Habíamos llegado  a la  Cueva en  abril de  1959, desde Santiago. En un camión  viajaban  la  mudanza y toda  la  familia, incluido  el  que  estaba  en el vientre de  nuestra madre:  Miguel  Núñez. Poco  después llegarían por Maimón, Constanza y  Estero  Hondo los expedicionarios  de la  Raza  Inmortal, estocada  fundamental  a  la   dictadura , junto con  los  efectos  en el  Caribe   de  la  minicrisis  financiera norteamericana  de  1957.  Era tan  intenso  el  terror  de la  época, que  ya  se  había  convertido  en atmósfera. 
Días  después  del  ajusticiamiento  del  tirano, fue  saqueada  en  Chacuey, en las cercanías  de la  Cueva, una  finca de  Juan  Tomás  Díaz,  quien  junto a  Antonio de la  Maza, encabezó  el grupo  de  valientes  de la  gesta  del   30  de mayo de  1961.
Aquel día  después del ajusticiamiento, ya casi  al  anochecer,  me acerqué  a  un  pequeño  grupo  de  jóvenes  que  conversaban  frente  a la  farmacia  de   Amado  Robles.  Aún  recuerdo  la  afirmación de   Alberto  Polanco: “Esto  se  embromó. No  habrá  quien  arregle esto, quien  controle  la  situación”.
Ahí  se  expresó la  intuición  popular. Después  de  tanto tiempo de  paz y  tranquilidad,  los  31  años de la  tiranía, aunque  fuera   en base a  palos y trancas,  como  lo definió   alguien, vendrían períodos  de   tumulto,    agitación,  de  muchas  contradicciones,  de  luchas.
Tras   la  decapitación de   la  dictadura y  la elección  de   Juan  Bosch  como   presidente  de la  República  en  octubre de   1962,  pudo iniciarse  la  etapa  de la    transición  democrática. Pero  se  tronchó  esa  posibilidad   con el  golpe de   Estado  de  1963. Aparte  de factores  como  la  Guerra Fría, cargada  de ideología  y  desconfianza, así  como  intereses   nacionales  y  externos en  juego, el  derrocamiento  del  experimento democrático  y  social  de   1963 estuvo determinado también  por la  ausencia de la   sustancia   económica,  social,  política  y  cultural que    sustentara   ese   proceso,  que  Bosch   calificó de  revolución  democrática.

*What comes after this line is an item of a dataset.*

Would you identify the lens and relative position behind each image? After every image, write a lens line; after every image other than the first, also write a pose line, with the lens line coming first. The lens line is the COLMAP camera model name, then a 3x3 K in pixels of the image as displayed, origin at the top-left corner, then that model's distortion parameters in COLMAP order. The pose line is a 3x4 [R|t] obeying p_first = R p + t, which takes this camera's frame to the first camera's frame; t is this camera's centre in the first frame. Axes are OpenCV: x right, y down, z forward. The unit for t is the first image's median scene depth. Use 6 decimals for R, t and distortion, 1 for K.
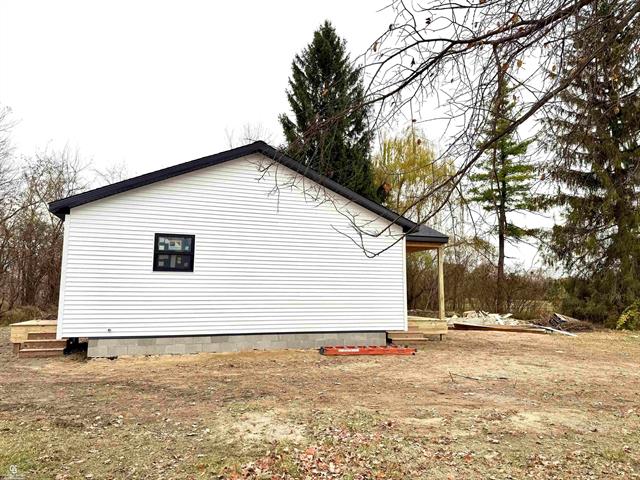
lens RADIAL K [[446.4, 0, 320.1], [0, 446.4, 241.4], [0, 0, 1]] dist [0.064093, -0.098867]
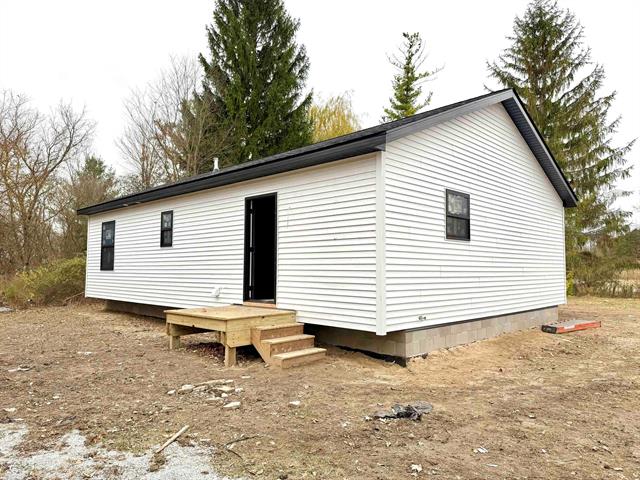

Es la  convulsa  etapa  que  vivió el país  desde  entonces  hasta   1978, por lo  menos, con el  triunfo  del  Partido  Revolucionario  Dominicano   y  don  Antonio  Guzmán, y  que  tanto  inquietaba  al  joven Alberto Polanco, el  día  después  de  la  muerte   del  sátrapa, ha  seguido  superándose  hasta  nuestros  días. De más  en  más.